Improvement and Characterize

Group: Tokyo Tech 2016

Author: Yoshio Takata

Summary of Improvement and Characterization:

I. Improved Prhl by iGEM 2014 Tokyo_Tech and characterize RhlR assay

II. Improvement of the wild type Prhl

III. Comparison of the improved Prhl by iGEM 2014 Tokyo_Tech to our original improved Prhl.

Fig. 3 RFU of GFP / turbidity of imoroved Prhl mutants

The sequences of these two chosen mutants are shown in below.

Native Prhl (BBa_R0071)

TCCTGTGAAATCTGGCAGTTACCGTTAGCTTTCGAATTGGCTAAAAAGTGTTCtactagagAAAGAGGAGAAA

Prhl(D6) (BBa_K1949060)

TCCTGTGAAATCTGGCAGTTACCGTTAGCTTTCGAATTGGCTAtAAAGTGTTCtactagagAAAGAGGAGAAA

Prhl(H7)

TCCTGTGAAATCTGGCAGTTACCGTTAGCTTTCGAATTGGCTAtAAAGTGTTCtactagtaAAAGAGGAGAAA

-==Materials and Methods===

Construction

-Strain

All the plasmids were prepared in XL1-Blue strain.

-Plasmids

=I. Improved Prhl by Tokyo_Tech 2014 and rhlR assay

A. Pcon-rhlR-ssrA(BBa_C0071) (pSB6A1), Prhl(LR)(BBa_K1529310)-gfp (pSB3K3)

B. Pcon-rhlR(BBa_C0171) (pSB6A1), Prhl(LR)-gfp (pSB3K3)

C. Pcon-rhlR-ssrA (pSB6A1), Prhl(RL)(BBa_K1529300)-gfp (pSB3K3)

D. Pcon-rhlR (pSB6A1), Prhl(RL)-gfp (pSB3K3)

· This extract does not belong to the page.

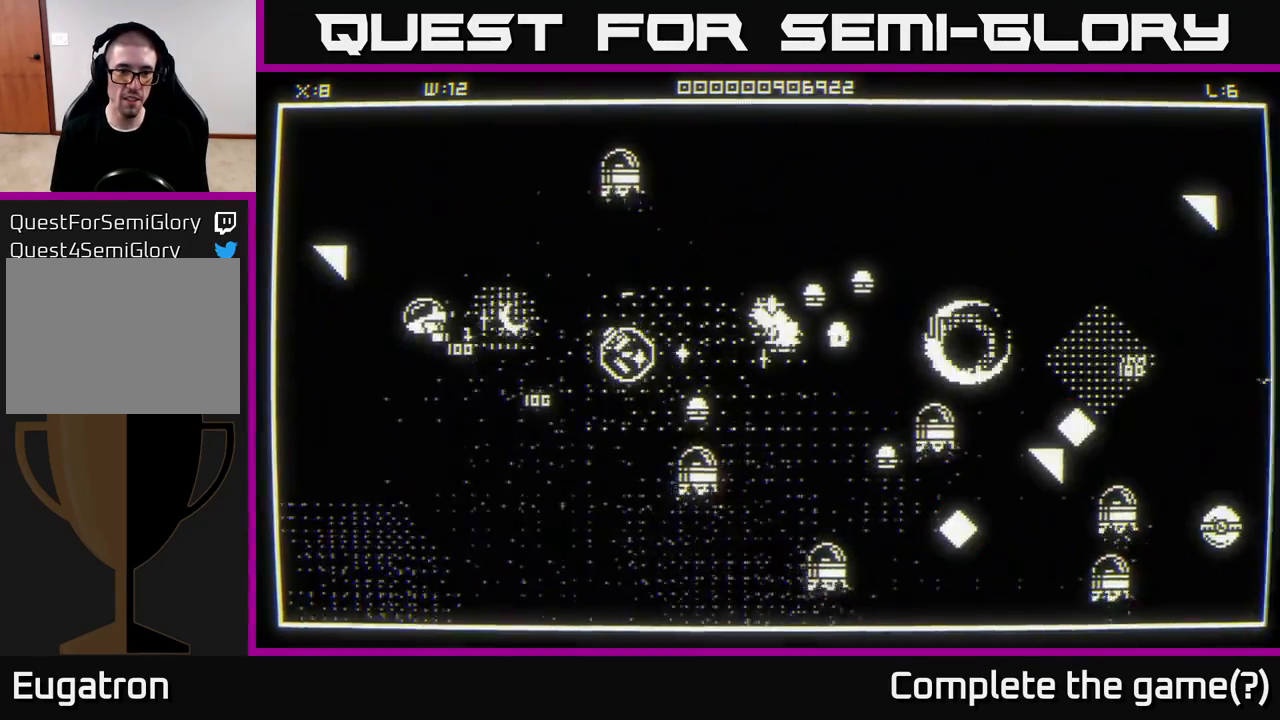
{"buttons": [], "left_stick": "right", "right_stick": "right", "events": [[150, "left_stick", "right"]]}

E. Pcon-rhlR-ssrA (pSB6A1), Pcon-gfp (pSB3K3) …Positive control

F. pSB6A1, pSB3K3 …Nagative control

II. Improvment the native Prhl

A. Prhl(BBa_R0071)-gfp (pSB3K3)

B. Pcon-rhlR-ssrA (pSB6A1), Prhl(D6)(BBa_K1949060 )-gfp (pSB3K3)

C. Pcon-rhlR-ssrA (pSB6A1), Prhl(H7)-gfp (pSB3K3)

D. Pcon-rhlR-ssrA (pSB6A1), Pcon-gfp (pSB3K3) …Positive control

E. pSB6A1, pSB3K3 …Nagative control

III. Comparison the improved Prhl by Tokyo_Tech 2014 to our original improved Prhl

A. Pcon-rhlR-ssrA (pSB6A1), Prhl(LR)-gfp (pSB3K3)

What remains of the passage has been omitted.